My first ride on a bike path last night. Guy was standing next to his bike, and he raised his leg to get on there was not much left to the imagination. May not be as bad if you have blond or shaved hair, but you could see it, and the darker hair made it obvious as it was the only dark spot. I almost stopped and offered to buy him some black ones.


----------



## den bakker (Nov 13, 2004)

you can find white bibs that are fine. When they are new. Please don't use a well worn pair, I really don't need to know if you have dingleberries.


----------



## dot (Mar 4, 2004)

white bibs look funny when there is some water on the road or dirt off-road.

There was a guy who was quite strong on the road 'cos he was a strong skier, but he sucked big time off-road, people scoffed at him because he was so afraid of descending he ran downhill any time it was not a straight line. He wore white bibs. They looked so funny on him with a brown splotch and his running downhill....

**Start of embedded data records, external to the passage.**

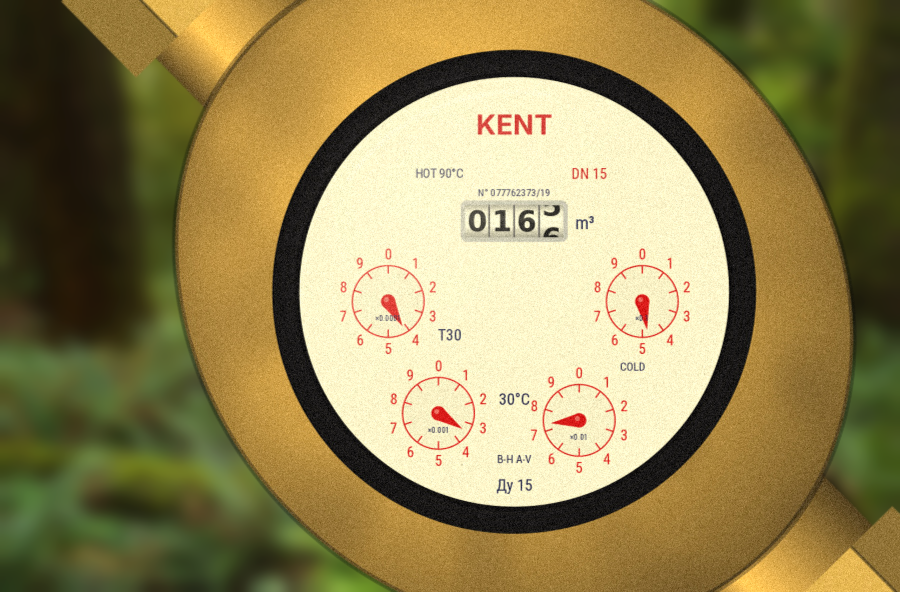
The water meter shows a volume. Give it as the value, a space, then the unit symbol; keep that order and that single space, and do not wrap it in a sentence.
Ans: 165.4734 m³
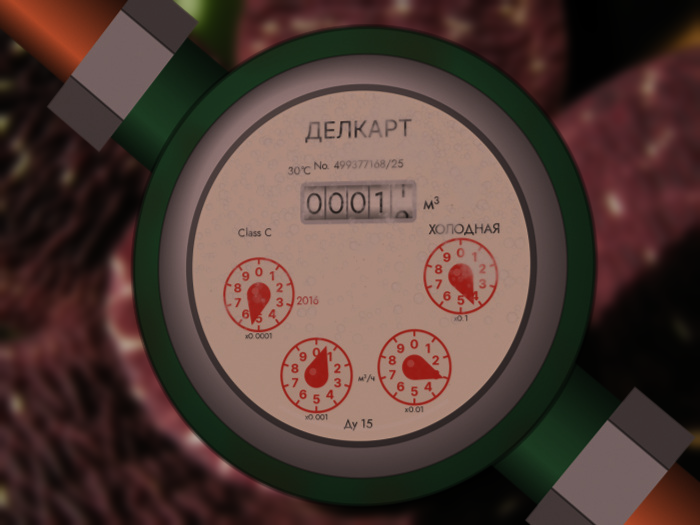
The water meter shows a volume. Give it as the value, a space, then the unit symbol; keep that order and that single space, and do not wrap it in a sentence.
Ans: 11.4305 m³
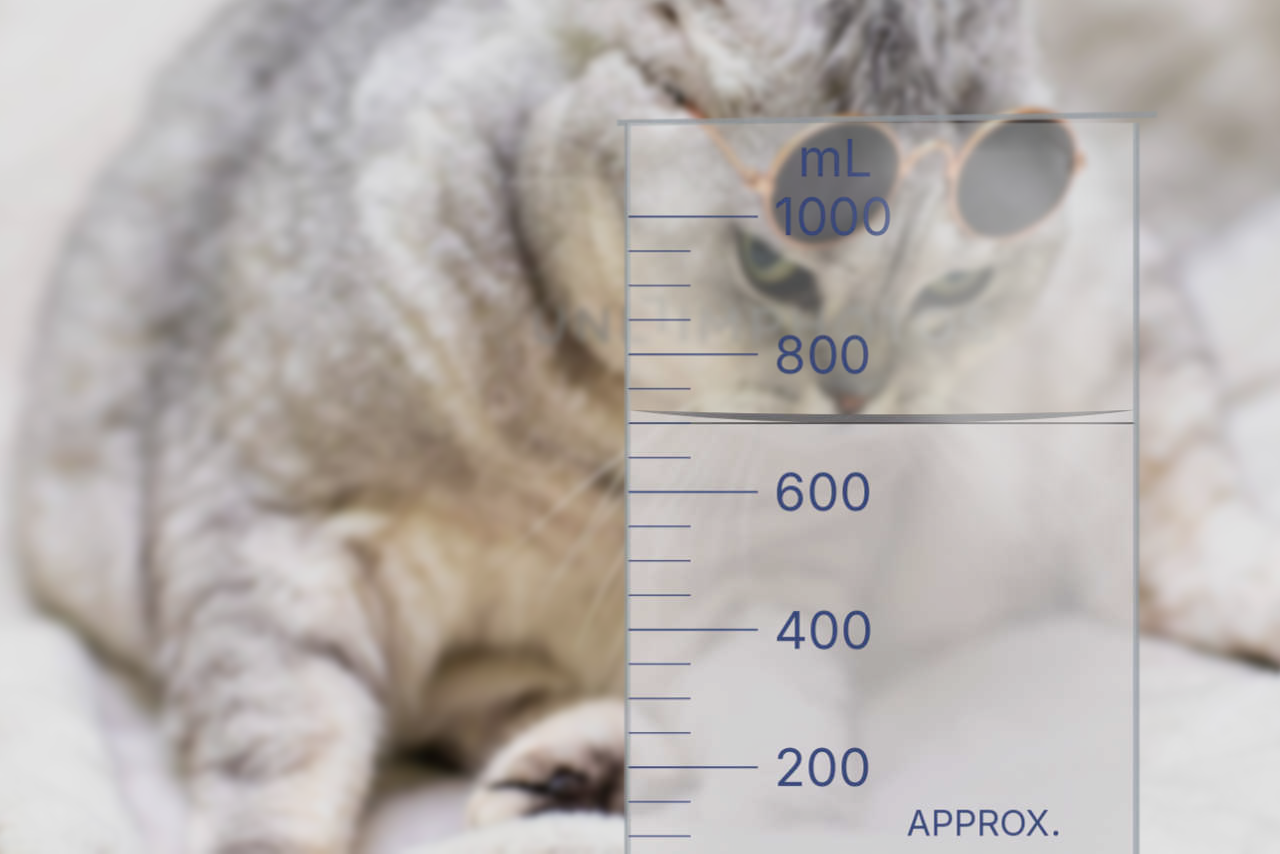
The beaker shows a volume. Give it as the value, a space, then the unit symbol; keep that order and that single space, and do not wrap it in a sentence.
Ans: 700 mL
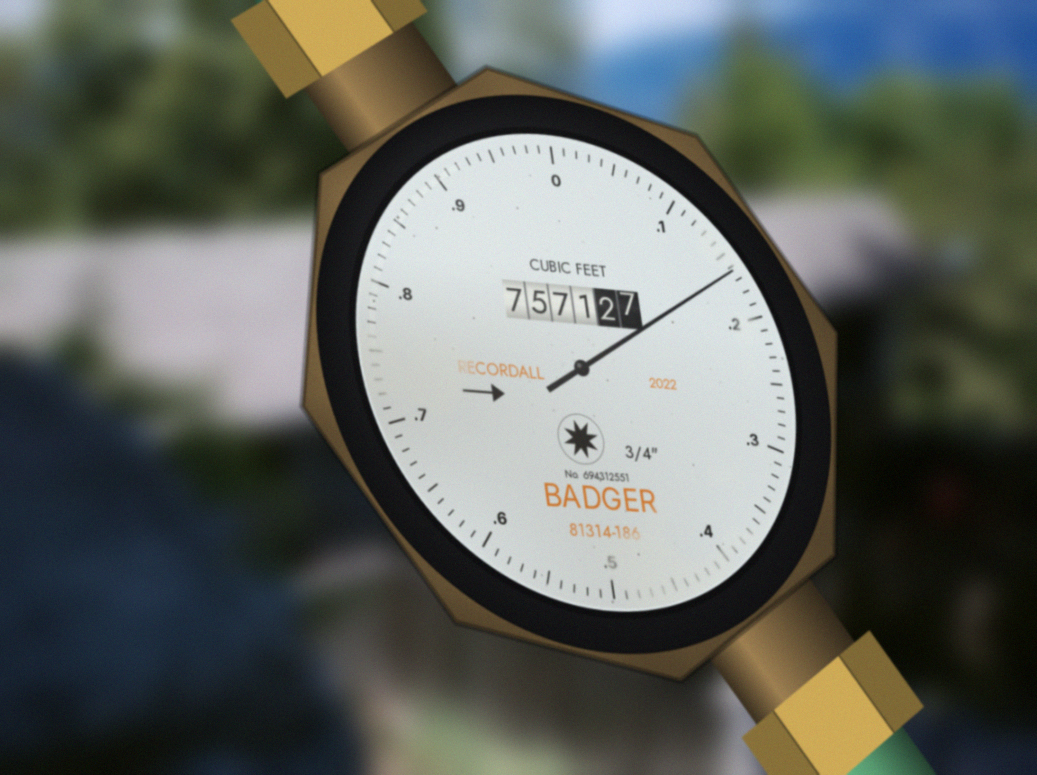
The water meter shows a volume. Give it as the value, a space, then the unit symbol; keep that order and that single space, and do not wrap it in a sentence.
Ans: 757127.16 ft³
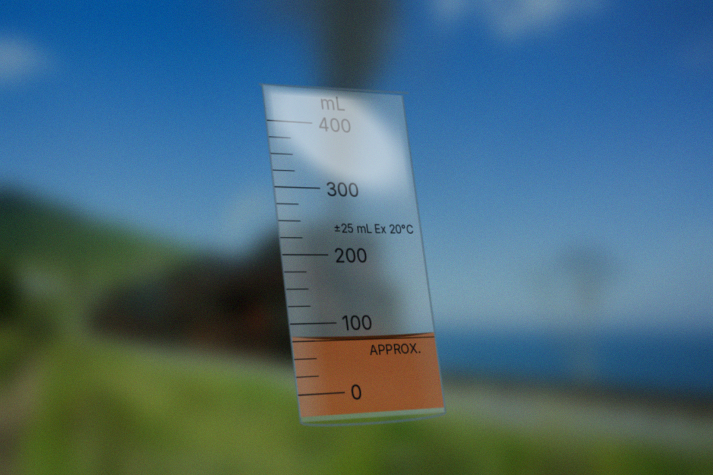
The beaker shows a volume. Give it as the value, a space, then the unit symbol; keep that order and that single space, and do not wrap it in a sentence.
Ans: 75 mL
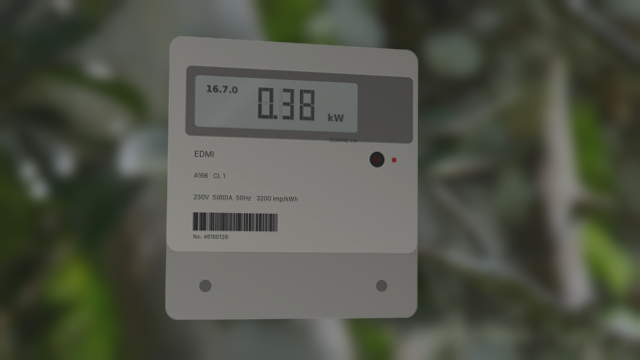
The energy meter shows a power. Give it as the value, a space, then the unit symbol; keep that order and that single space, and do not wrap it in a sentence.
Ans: 0.38 kW
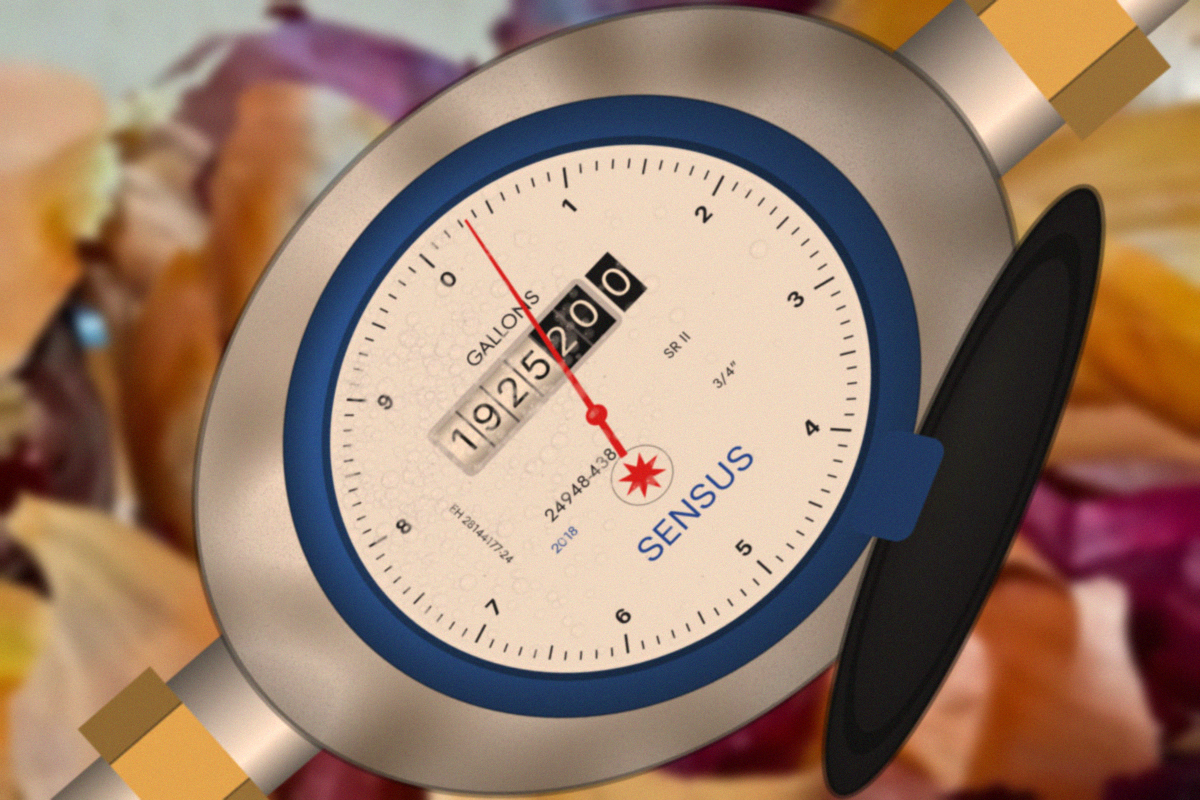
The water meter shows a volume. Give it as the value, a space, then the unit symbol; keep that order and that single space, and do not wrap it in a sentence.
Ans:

white bibs are no-no for me just because of that. I'm not a pro. I'm not paid for riding bikes. I wear black bibs only.


----------



## stevenapayne (Apr 19, 2011)

White compression shorts under white bibs & you're golden. Have had some white Nalinis for over a year now. When worn with the white comp shorts, no amount of sweat or rain exhibits the goods. Besides, my wife thinks I look like the most dangerous man on the planet with them on. He he......


----------



## Zeekster64 (Dec 23, 2010)

Wearing anything but black shorts is very brave. Unless you're packing a baby's arm holding an apple, I'd avoid them.


----------



## kbwh (May 28, 2010)

Black is practical, white is not. The only race I've seen Thor Hushovd in all white this year was Milano-San Remo.

I designed a kit for my previous club where the shorts were solid blue. That was ok.


----------



## spookyload (Jan 30, 2004)

Just do adequate manscaping and you will be fine. LOL,


----------



## Wangster (Feb 23, 2011)

I have some nice Castelli free aero bibs in the white/italian colors.. the melbourne kit. They are pretty thin but they aren't see through and amazingly comfortable. The Podio jersey on the other hand are white and def see through.


----------



## kykr13 (Apr 12, 2008)

Absolutely nothing wrong with white bibs.

Unless you want to wear them.


----------